> [Exercise prompt] Word for word, return the lines from the top of the listing to the line containing "- hardback book [323,226,376,254]", both ends included, and no others.

= = = = =

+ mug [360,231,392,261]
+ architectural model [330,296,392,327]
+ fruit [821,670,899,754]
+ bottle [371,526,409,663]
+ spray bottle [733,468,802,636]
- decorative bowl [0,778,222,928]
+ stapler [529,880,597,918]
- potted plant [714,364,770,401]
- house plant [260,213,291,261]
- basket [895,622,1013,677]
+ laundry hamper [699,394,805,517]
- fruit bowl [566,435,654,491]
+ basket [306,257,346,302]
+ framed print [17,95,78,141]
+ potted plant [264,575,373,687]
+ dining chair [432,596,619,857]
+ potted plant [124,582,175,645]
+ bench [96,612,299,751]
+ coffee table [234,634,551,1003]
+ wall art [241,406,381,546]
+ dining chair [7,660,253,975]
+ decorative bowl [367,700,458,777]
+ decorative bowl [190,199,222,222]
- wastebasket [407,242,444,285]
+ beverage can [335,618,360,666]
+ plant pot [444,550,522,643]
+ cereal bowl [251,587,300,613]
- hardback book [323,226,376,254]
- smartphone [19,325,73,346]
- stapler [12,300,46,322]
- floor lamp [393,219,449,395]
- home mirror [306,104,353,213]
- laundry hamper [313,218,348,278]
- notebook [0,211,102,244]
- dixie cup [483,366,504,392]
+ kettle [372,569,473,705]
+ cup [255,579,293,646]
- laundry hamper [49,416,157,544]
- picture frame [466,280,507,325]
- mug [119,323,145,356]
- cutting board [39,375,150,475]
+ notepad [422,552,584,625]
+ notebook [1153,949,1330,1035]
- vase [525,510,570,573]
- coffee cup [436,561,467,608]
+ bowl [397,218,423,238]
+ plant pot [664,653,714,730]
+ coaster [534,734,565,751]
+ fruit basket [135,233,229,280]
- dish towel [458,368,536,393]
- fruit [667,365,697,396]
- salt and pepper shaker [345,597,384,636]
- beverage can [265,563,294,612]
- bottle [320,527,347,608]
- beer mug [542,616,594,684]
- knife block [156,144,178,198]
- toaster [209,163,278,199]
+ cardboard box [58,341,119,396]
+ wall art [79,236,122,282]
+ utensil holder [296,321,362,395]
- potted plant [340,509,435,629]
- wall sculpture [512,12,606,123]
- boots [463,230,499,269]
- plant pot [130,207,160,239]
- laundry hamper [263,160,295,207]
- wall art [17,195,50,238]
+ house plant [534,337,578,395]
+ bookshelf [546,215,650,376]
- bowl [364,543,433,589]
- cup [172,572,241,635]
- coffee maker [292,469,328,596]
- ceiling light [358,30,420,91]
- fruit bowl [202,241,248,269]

= = = = =

> [Written answer]
+ mug [360,231,392,261]
+ architectural model [330,296,392,327]
+ fruit [821,670,899,754]
+ bottle [371,526,409,663]
+ spray bottle [733,468,802,636]
- decorative bowl [0,778,222,928]
+ stapler [529,880,597,918]
- potted plant [714,364,770,401]
- house plant [260,213,291,261]
- basket [895,622,1013,677]
+ laundry hamper [699,394,805,517]
- fruit bowl [566,435,654,491]
+ basket [306,257,346,302]
+ framed print [17,95,78,141]
+ potted plant [264,575,373,687]
+ dining chair [432,596,619,857]
+ potted plant [124,582,175,645]
+ bench [96,612,299,751]
+ coffee table [234,634,551,1003]
+ wall art [241,406,381,546]
+ dining chair [7,660,253,975]
+ decorative bowl [367,700,458,777]
+ decorative bowl [190,199,222,222]
- wastebasket [407,242,444,285]
+ beverage can [335,618,360,666]
+ plant pot [444,550,522,643]
+ cereal bowl [251,587,300,613]
- hardback book [323,226,376,254]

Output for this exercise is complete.